Scott Elsen/Getty Images

Next to national security, financial reform is Clinton’s most vulnerable issue among liberal primary voters. Her husband repealed parts of the Glass-Steagall Act. Clintonland is populated by the likes of Robert Rubin. And Hillary herself has made enormous amounts of money in paid speeches to Goldman Sachs and others. The world of high finance is her milieu, its rarefied air the stuff she breathes.

Clinton has taken to The New York Times op-ed page in a probably futile attempt to lay those doubts to rest. The spoiler is that she doesn’t go as far as her primary opponents, who have both called for breaking up the big banks. But she does promise to strengthen many of the reforms in the 2010 Dodd-Frank Act, in a bid to further discourage risk-taking, limit proprietary trading, shine a regulatory light on the shadow banking sector, and hold Wall Street executives accountable.

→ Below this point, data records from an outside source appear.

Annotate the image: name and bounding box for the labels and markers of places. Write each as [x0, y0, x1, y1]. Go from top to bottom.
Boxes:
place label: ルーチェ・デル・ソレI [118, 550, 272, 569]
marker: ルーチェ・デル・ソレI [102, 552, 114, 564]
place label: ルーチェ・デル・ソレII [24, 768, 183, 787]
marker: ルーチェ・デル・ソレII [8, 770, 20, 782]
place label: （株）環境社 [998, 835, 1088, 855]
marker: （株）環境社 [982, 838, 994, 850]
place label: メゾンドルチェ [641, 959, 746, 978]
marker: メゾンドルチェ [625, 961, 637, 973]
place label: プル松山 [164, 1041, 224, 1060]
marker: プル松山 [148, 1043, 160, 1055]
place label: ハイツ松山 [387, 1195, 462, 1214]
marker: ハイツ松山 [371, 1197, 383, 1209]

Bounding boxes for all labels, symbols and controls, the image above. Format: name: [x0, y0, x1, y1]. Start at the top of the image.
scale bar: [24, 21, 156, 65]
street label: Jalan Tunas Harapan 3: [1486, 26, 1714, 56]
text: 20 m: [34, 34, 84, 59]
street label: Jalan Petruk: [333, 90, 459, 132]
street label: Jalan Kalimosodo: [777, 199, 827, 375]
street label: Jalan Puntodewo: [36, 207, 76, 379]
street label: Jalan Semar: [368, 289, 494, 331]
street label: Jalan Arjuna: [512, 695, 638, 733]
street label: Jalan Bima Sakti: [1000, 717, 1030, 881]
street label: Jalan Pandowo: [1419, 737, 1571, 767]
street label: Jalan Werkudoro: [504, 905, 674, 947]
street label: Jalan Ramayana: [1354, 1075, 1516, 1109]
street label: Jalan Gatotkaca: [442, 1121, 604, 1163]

Few of her reforms, of course, will likely be enacted if she is president, given that it is almost certain that Republicans will hold on to at least one chamber of Congress. That is why her first argument for financial reform, coming before any of her proposals, is a defensive one: the veto power she will wield to prevent Republicans from rolling back Dodd-Frank. Clinton’s implicit argument, which is threaded throughout her campaign, is that she’s the only Democrat who can stop a wholesale unwinding of the Obama era.